The Butscher's playhouse sit sin NorthPark, where passerby admire it and buy raffle tickets. Photo: Francesca Paris

The Butscher’s playhouse sits in NorthPark, where passerby admire it and buy raffle tickets. Photo: Francesca Paris

Not a competition

For now, building playhouses that kids love — and adults pay to enter the raffle for — is enough. And even though she knows that the Parade is a fundraiser and not a competition, she can’t help herself: when she goes to visit her playhouse at the mall, she takes her phone flashlight and checks out the box where mall shoppers put their raffle tickets.

It’s hard to tell if she has the most tickets, but she still thinks it’s the best house.

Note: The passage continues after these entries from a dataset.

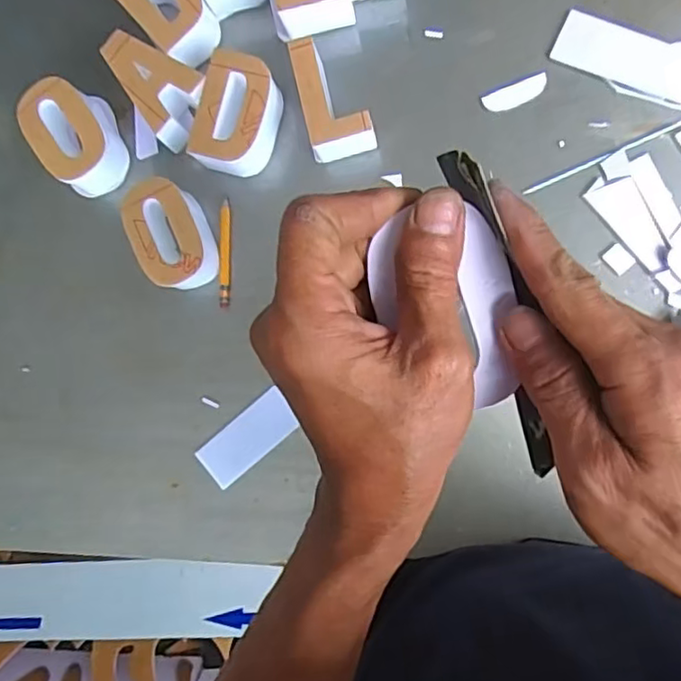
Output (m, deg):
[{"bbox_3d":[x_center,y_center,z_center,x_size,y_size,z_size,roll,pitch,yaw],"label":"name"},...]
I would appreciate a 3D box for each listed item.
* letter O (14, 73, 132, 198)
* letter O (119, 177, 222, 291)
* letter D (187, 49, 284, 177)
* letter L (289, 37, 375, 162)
[{"bbox_3d":[-0.219,-0.169,0.516,0.056,0.048,0.081,-30,85,7],"label":"letter O"},{"bbox_3d":[-0.134,-0.085,0.503,0.057,0.042,0.087,-22,85,7],"label":"letter O"},{"bbox_3d":[-0.080,-0.177,0.497,0.052,0.047,0.083,15,92,9],"label":"letter D"},{"bbox_3d":[-0.004,-0.186,0.485,0.049,0.047,0.088,-12,87,9],"label":"letter L"}]

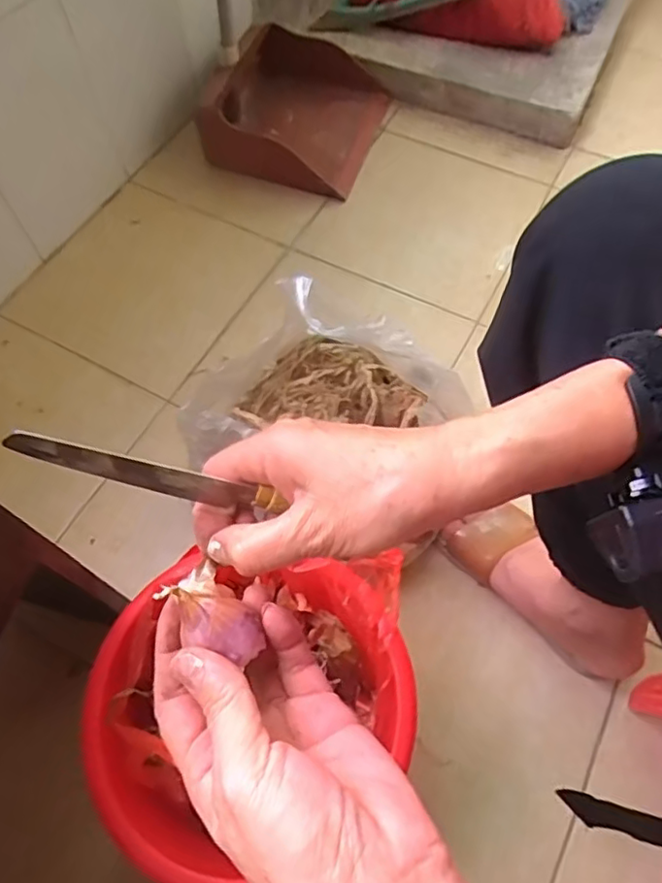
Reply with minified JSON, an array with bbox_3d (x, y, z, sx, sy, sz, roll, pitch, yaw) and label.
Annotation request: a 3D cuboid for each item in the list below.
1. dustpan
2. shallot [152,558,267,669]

Someone else agrees: in the mall, Maxton Bradshaw stands on his tiptoes to look through the porthole at a plastic skull Amy has placed just inside the window. He taps on the fake metal embellishments.

“It’s awesome,” he tells his dad. “I like the little pipe thing you look through.”

For next year, Amy and Reed are thinking of another locomotive, this one more historically accurate. But Reed says it doesn’t really matter what they build: if you give a kid a starting point, they’ll use their imagination.

“What is it, punk something? Steampunk!” He laughs. “I don’t know what that actually is, but it’s an idea. It’ll probably turn into a submarine or a locomotive or an aircraft carrier. Who knows what a kid is going to do with it?”

The Parade of Playhouses is on display until July 31 at NorthPark Center. Tickets are $5 each and all proceeds support Dallas CASA.